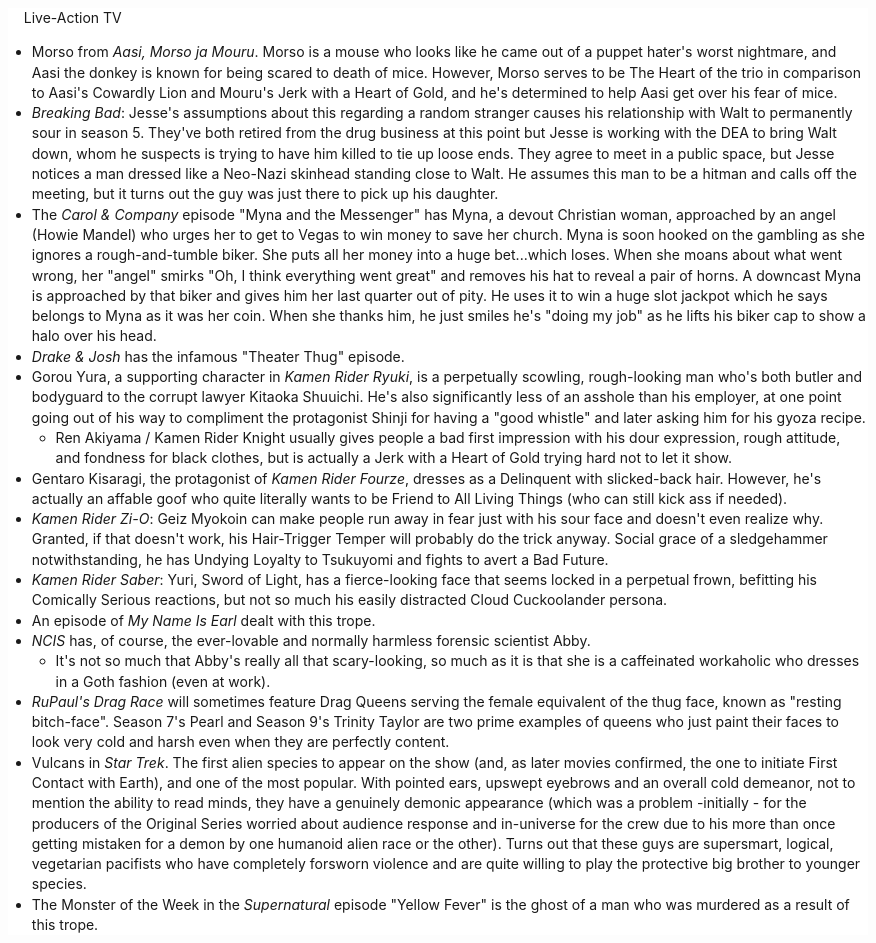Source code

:     Live-Action TV 

-   Morso from _Aasi, Morso ja Mouru_. Morso is a mouse who looks like he came out of a puppet hater's worst nightmare, and Aasi the donkey is known for being scared to death of mice. However, Morso serves to be The Heart of the trio in comparison to Aasi's Cowardly Lion and Mouru's Jerk with a Heart of Gold, and he's determined to help Aasi get over his fear of mice.
-   _Breaking Bad_: Jesse's assumptions about this regarding a random stranger causes his relationship with Walt to permanently sour in season 5. They've both retired from the drug business at this point but Jesse is working with the DEA to bring Walt down, whom he suspects is trying to have him killed to tie up loose ends. They agree to meet in a public space, but Jesse notices a man dressed like a Neo-Nazi skinhead standing close to Walt. He assumes this man to be a hitman and calls off the meeting, but it turns out the guy was just there to pick up his daughter.
-   The _Carol & Company_ episode "Myna and the Messenger" has Myna, a devout Christian woman, approached by an angel (Howie Mandel) who urges her to get to Vegas to win money to save her church. Myna is soon hooked on the gambling as she ignores a rough-and-tumble biker. She puts all her money into a huge bet...which loses. When she moans about what went wrong, her "angel" smirks "Oh, I think everything went great" and removes his hat to reveal a pair of horns. A downcast Myna is approached by that biker and gives him her last quarter out of pity. He uses it to win a huge slot jackpot which he says belongs to Myna as it was her coin. When she thanks him, he just smiles he's "doing my job" as he lifts his biker cap to show a halo over his head.
-   _Drake & Josh_ has the infamous "Theater Thug" episode.
-   Gorou Yura, a supporting character in _Kamen Rider Ryuki_, is a perpetually scowling, rough-looking man who's both butler and bodyguard to the corrupt lawyer Kitaoka Shuuichi. He's also significantly less of an asshole than his employer, at one point going out of his way to compliment the protagonist Shinji for having a "good whistle" and later asking him for his gyoza recipe.
    -   Ren Akiyama / Kamen Rider Knight usually gives people a bad first impression with his dour expression, rough attitude, and fondness for black clothes, but is actually a Jerk with a Heart of Gold trying hard not to let it show.
-   Gentaro Kisaragi, the protagonist of _Kamen Rider Fourze_, dresses as a Delinquent with slicked-back hair. However, he's actually an affable goof who quite literally wants to be Friend to All Living Things (who can still kick ass if needed).
-   _Kamen Rider Zi-O_: Geiz Myokoin can make people run away in fear just with his sour face and doesn't even realize why. Granted, if that doesn't work, his Hair-Trigger Temper will probably do the trick anyway. Social grace of a sledgehammer notwithstanding, he has Undying Loyalty to Tsukuyomi and fights to avert a Bad Future.
-   _Kamen Rider Saber_: Yuri, Sword of Light, has a fierce-looking face that seems locked in a perpetual frown, befitting his Comically Serious reactions, but not so much his easily distracted Cloud Cuckoolander persona.
-   An episode of _My Name Is Earl_ dealt with this trope.
-   _NCIS_ has, of course, the ever-lovable and normally harmless forensic scientist Abby.
    -   It's not so much that Abby's really all that scary-looking, so much as it is that she is a caffeinated workaholic who dresses in a Goth fashion (even at work).
-   _RuPaul's Drag Race_ will sometimes feature Drag Queens serving the female equivalent of the thug face, known as "resting bitch-face". Season 7's Pearl and Season 9's Trinity Taylor are two prime examples of queens who just paint their faces to look very cold and harsh even when they are perfectly content.
-   Vulcans in _Star Trek_. The first alien species to appear on the show (and, as later movies confirmed, the one to initiate First Contact with Earth), and one of the most popular. With pointed ears, upswept eyebrows and an overall cold demeanor, not to mention the ability to read minds, they have a genuinely demonic appearance (which was a problem -initially - for the producers of the Original Series worried about audience response and in-universe for the crew due to his more than once getting mistaken for a demon by one humanoid alien race or the other). Turns out that these guys are supersmart, logical, vegetarian pacifists who have completely forsworn violence and are quite willing to play the protective big brother to younger species.
-   The Monster of the Week in the _Supernatural_ episode "Yellow Fever" is the ghost of a man who was murdered as a result of this trope.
··········
EXERCISE BRIEF:
Please give back exactly the lines of the listing above that run from the one containing "Josh_ has the" through the one containing "are perfectly content.", and only those.

REPLY TO THE EXERCISE:
-   _Drake & Josh_ has the infamous "Theater Thug" episode.
-   Gorou Yura, a supporting character in _Kamen Rider Ryuki_, is a perpetually scowling, rough-looking man who's both butler and bodyguard to the corrupt lawyer Kitaoka Shuuichi. He's also significantly less of an asshole than his employer, at one point going out of his way to compliment the protagonist Shinji for having a "good whistle" and later asking him for his gyoza recipe.
    -   Ren Akiyama / Kamen Rider Knight usually gives people a bad first impression with his dour expression, rough attitude, and fondness for black clothes, but is actually a Jerk with a Heart of Gold trying hard not to let it show.
-   Gentaro Kisaragi, the protagonist of _Kamen Rider Fourze_, dresses as a Delinquent with slicked-back hair. However, he's actually an affable goof who quite literally wants to be Friend to All Living Things (who can still kick ass if needed).
-   _Kamen Rider Zi-O_: Geiz Myokoin can make people run away in fear just with his sour face and doesn't even realize why. Granted, if that doesn't work, his Hair-Trigger Temper will probably do the trick anyway. Social grace of a sledgehammer notwithstanding, he has Undying Loyalty to Tsukuyomi and fights to avert a Bad Future.
-   _Kamen Rider Saber_: Yuri, Sword of Light, has a fierce-looking face that seems locked in a perpetual frown, befitting his Comically Serious reactions, but not so much his easily distracted Cloud Cuckoolander persona.
-   An episode of _My Name Is Earl_ dealt with this trope.
-   _NCIS_ has, of course, the ever-lovable and normally harmless forensic scientist Abby.
    -   It's not so much that Abby's really all that scary-looking, so much as it is that she is a caffeinated workaholic who dresses in a Goth fashion (even at work).
-   _RuPaul's Drag Race_ will sometimes feature Drag Queens serving the female equivalent of the thug face, known as "resting bitch-face". Season 7's Pearl and Season 9's Trinity Taylor are two prime examples of queens who just paint their faces to look very cold and harsh even when they are perfectly content.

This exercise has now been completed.